Aside from method, selection always followed a set of general principles. Where possible, we prioritized selection of first editions, adding later editions, especially authorial editions, only when they were known to represent significant change or expansion over the first. We avoided texts that offered very limited textual content (heavily mathematical, musical, or numerical works, such as almanacs). We avoided works for which ProQuest had not yet provided a catalogue record, because we preferred to reserve our energies for keying and editing rather than original cataloguing. We avoided works predominantly in a non-Latin alphabet (in our period, mostly Greek and Hebrew). We also avoided works that were so poorly printed or preserved as to be illegible or barely illegible. “Stock” works frequently republished with slight differences (prayer books, Psalters, Bibles) were represented in our selection only by a few salient editions. Because our funding was limited, we aimed to key as many different works–as much different text–as possible.

It is worth pointing out, since the question arose during our discussions of selection policy, that a given work was not passed over for encoding simply because it was available in another electronic collection. 

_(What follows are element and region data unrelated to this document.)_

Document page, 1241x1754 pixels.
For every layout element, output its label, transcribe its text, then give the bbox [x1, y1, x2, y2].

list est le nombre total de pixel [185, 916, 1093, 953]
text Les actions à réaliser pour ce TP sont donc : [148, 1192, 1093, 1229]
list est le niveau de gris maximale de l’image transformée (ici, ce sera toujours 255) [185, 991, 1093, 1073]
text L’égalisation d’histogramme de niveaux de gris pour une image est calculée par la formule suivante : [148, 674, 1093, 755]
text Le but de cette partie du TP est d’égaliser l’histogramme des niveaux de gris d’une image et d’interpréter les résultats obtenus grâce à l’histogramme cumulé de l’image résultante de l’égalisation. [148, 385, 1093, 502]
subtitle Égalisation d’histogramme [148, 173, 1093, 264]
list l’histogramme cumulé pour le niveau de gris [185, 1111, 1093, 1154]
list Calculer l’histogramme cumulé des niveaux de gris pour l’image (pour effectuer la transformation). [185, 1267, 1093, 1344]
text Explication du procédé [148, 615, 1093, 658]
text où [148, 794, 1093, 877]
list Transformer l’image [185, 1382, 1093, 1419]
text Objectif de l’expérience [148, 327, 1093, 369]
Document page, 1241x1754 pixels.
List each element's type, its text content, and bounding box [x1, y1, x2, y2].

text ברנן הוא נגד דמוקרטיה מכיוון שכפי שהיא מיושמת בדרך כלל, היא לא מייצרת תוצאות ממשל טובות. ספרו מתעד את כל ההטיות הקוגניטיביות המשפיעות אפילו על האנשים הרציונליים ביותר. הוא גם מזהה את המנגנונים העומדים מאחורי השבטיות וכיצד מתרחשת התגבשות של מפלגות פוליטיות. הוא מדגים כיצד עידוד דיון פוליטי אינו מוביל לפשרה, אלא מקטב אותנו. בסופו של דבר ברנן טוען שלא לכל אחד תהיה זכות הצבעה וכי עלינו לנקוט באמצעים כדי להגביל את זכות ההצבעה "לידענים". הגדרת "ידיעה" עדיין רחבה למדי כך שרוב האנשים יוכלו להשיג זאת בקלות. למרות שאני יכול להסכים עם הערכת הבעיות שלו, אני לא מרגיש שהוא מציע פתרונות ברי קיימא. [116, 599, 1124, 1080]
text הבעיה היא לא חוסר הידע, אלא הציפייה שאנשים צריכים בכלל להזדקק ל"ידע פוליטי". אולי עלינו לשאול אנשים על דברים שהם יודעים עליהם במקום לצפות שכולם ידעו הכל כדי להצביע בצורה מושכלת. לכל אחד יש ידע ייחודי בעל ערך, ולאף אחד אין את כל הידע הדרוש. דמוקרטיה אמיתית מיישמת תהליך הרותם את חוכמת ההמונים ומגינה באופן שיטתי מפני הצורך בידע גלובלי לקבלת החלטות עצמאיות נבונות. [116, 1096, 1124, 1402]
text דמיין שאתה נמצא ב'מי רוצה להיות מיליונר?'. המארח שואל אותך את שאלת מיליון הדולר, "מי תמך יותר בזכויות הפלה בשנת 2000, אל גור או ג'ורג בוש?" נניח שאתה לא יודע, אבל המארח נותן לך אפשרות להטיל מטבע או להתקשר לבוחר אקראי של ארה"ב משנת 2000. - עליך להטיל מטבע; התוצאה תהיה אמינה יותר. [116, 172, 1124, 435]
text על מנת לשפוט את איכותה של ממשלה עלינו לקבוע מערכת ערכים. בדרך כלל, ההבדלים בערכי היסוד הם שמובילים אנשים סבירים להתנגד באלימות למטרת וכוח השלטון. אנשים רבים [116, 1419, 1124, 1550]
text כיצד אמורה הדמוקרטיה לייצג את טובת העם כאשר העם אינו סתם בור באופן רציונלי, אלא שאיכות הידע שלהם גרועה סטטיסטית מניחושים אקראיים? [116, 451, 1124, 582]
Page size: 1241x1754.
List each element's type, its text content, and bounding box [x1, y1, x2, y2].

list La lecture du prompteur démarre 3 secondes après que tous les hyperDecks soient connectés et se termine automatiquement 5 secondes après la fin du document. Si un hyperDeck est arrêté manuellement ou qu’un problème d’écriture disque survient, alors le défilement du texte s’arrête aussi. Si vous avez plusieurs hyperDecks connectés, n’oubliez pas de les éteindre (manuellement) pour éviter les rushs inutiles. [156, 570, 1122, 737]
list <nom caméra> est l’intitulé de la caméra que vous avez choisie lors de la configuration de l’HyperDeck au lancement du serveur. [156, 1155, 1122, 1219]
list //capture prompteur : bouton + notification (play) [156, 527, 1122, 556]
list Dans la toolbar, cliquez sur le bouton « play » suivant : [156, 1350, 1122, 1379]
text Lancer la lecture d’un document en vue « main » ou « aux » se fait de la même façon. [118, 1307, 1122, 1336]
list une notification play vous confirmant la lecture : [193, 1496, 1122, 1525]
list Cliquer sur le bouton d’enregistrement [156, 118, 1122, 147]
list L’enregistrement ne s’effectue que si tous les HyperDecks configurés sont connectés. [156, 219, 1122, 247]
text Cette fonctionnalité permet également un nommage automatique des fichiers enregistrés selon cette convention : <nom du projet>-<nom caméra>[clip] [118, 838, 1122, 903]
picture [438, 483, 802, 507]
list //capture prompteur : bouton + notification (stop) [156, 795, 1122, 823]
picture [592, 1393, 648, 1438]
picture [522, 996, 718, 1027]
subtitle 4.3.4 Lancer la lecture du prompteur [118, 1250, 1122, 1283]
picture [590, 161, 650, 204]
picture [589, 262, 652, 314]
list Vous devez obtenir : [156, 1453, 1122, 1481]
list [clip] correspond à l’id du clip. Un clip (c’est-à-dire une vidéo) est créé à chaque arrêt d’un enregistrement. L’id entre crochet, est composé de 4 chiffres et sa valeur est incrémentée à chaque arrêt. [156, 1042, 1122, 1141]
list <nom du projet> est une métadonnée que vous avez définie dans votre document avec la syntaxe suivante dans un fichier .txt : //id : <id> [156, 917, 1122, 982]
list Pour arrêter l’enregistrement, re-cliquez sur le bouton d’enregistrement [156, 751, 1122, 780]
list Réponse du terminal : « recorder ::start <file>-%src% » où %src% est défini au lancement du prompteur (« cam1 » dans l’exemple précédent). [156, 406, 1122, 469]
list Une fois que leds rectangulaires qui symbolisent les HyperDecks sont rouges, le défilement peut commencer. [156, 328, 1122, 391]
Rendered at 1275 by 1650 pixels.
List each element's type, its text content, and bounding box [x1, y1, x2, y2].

Language was something of a vexed issue throughout. Our original intent was to be inclusive — indifferent to language — since so many authors of the period, and so much literature of the period, crossed linguistic boundaries. We set up separate editing and proof-reading operations for Latin (at Toronto) and Welsh (at the National Library of Wales in Aberystwyth), of which the latter at least achieved its goal of producing a finished transcript of every Welsh-language work in EEBO. And by special arrangement with the National Library of Scotland, we selected and keyed every extant work in Scots Gaelic (plus a few in Irish). But with regard to major languages (English and Latin) when it came time to planning for Phase 2, we concluded that it was better to aim at comprehensive English-language coverage than half-hearted English and Latin coverage. Realizing also that the supply of expert Latin keyers and proof-readers was limited, we chose to confine selection for Phase 2 almost entirely to predominantly English-language works.

Finally, again through considerations of efficiency, since the body of newsbooks and periodical literature of the 17th century formed a compact and manageable corpus, we chose to exclude serials almost entirely from our efforts, reasoning that we — or another later project — could take them on in due course as a worthwhile project in its own right.

Completing the project

The TCP, whether regarded as an innovative and collaborative business model, a corpus of texts, a set of methods and standards, or an organization, has proven itself by producing a marvelous historical resource.  Production is winding down; the last few thousand texts should be released in 2019 to the partnership and next year to the world at large. But because there is work still to do, and proven means to do it, the TCP prefers to regard itself and its projects as still relevant, if only as a model, and better described as ‘in hiatus’ than, strictly speaking, “done.”